Effect on laboratory test results.

Increased serum creatinine levels. Rarely, patients treated with this drug may show false-positive results in the Coombs test. As with other antibiotics, the drug may cause false-positive results in galactosemia testing. False-positive results may also occur in urine glucose testing; therefore, during treatment with this drug, glucosuria should be assessed only by enzymatic methods if necessary.

Cases of diarrhea following ceftriaxone administration may be associated with Clostridium difficile. Adequate fluid and electrolyte replacement should be administered (see section "Special precautions").

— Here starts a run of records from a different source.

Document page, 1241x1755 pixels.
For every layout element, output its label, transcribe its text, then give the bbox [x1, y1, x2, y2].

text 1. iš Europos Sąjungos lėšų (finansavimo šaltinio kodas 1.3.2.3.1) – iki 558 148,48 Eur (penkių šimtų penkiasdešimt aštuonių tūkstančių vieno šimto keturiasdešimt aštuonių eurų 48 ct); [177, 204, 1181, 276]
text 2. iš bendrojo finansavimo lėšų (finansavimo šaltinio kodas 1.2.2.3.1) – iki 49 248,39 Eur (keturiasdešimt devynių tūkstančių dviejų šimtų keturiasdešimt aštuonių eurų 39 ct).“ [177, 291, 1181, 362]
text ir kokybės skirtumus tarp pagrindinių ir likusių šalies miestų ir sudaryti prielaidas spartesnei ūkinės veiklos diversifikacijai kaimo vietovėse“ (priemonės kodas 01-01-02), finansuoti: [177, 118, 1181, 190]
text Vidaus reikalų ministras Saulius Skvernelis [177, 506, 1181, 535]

Ceftriaxone calcium salt precipitates.

Rare cases of severe adverse reactions, sometimes fatal, have been reported in premature and full-term neonates (age < 28 days) who received intravenous ceftriaxone and calcium-containing solutions. Post-mortem examinations revealed ceftriaxone calcium salt precipitates in the lungs and kidneys. The high risk of precipitate formation in neonates is due to their small blood volume and longer elimination half-life of ceftriaxone compared to adults (see sections "Contraindications", "Special precautions").

Cases of precipitate formation in the kidneys have been reported, primarily in children aged 3 years and older, who received high daily doses (≥ 80 mg/kg/day) or cumulative doses exceeding 10 g, as well as those with additional risk factors (limited fluid intake, bed rest). The risk of precipitate formation increases in immobilized patients or those who are dehydrated. Renal precipitate formation may be asymptomatic or clinically apparent and may lead to renal failure, which resolves after discontinuation of ceftriaxone therapy.

Cases of ceftriaxone calcium salt precipitate formation in the gallbladder have been reported, predominantly in patients receiving doses higher than the standard recommended dose. In children, prospective studies have shown variable incidence rates of precipitate formation with intravenous administration, exceeding 30% in some studies. The incidence appears to be lower with slow infusion (over 20–30 minutes). Precipitate formation is usually asymptomatic, but in rare cases may present with clinical symptoms such as pain, nausea, and vomiting. Symptomatic treatment is recommended in such cases. Precipitates usually resolve after discontinuation of ceftriaxone (see section "Special precautions").

\textsuperscript{1} Usually reversible upon discontinuation of ceftriaxone.

\textsuperscript{2} See section "Special precautions".

Reporting suspected adverse reactions.

Reporting suspected adverse reactions after drug registration is important. It allows continuous monitoring of the benefit-risk balance of the medicinal product. Healthcare professionals and pharmacists, as well as patients or their legal representatives, should report all suspected adverse reactions and lack of efficacy via the Automated Pharmacovigilance Information System at: https://aisf.dec.gov.ua

Shelf life.

2 years.

Storage conditions.

Store at temperatures not exceeding 30 °C in the original packaging.

Keep out of reach of children.

Incompatibilities.

The drug must never be added to infusion solutions containing calcium, such as Hartmann’s or Ringer’s solutions, including total parenteral nutrition solutions (see sections "Administration and dosage", "Special precautions", and "Adverse reactions"), due to the risk of precipitate formation! Calcium-containing solutions should also not be administered within 48 hours after the last dose of ceftriaxone. The drug is incompatible with amsacrine, vancomycin, fluconazole, aminoglycosides, and other antibiotics.

Packaging.

1 vial per cardboard package.

Prescription status.

Prescription only.

Manufacturer.

Sens Laboratory Pvt. Ltd.

Manufacturer’s address and location of operations.

VI/51B, Post Box No. 2, Kothuval, Pala, Kottayam – 686 573, Kerala, India.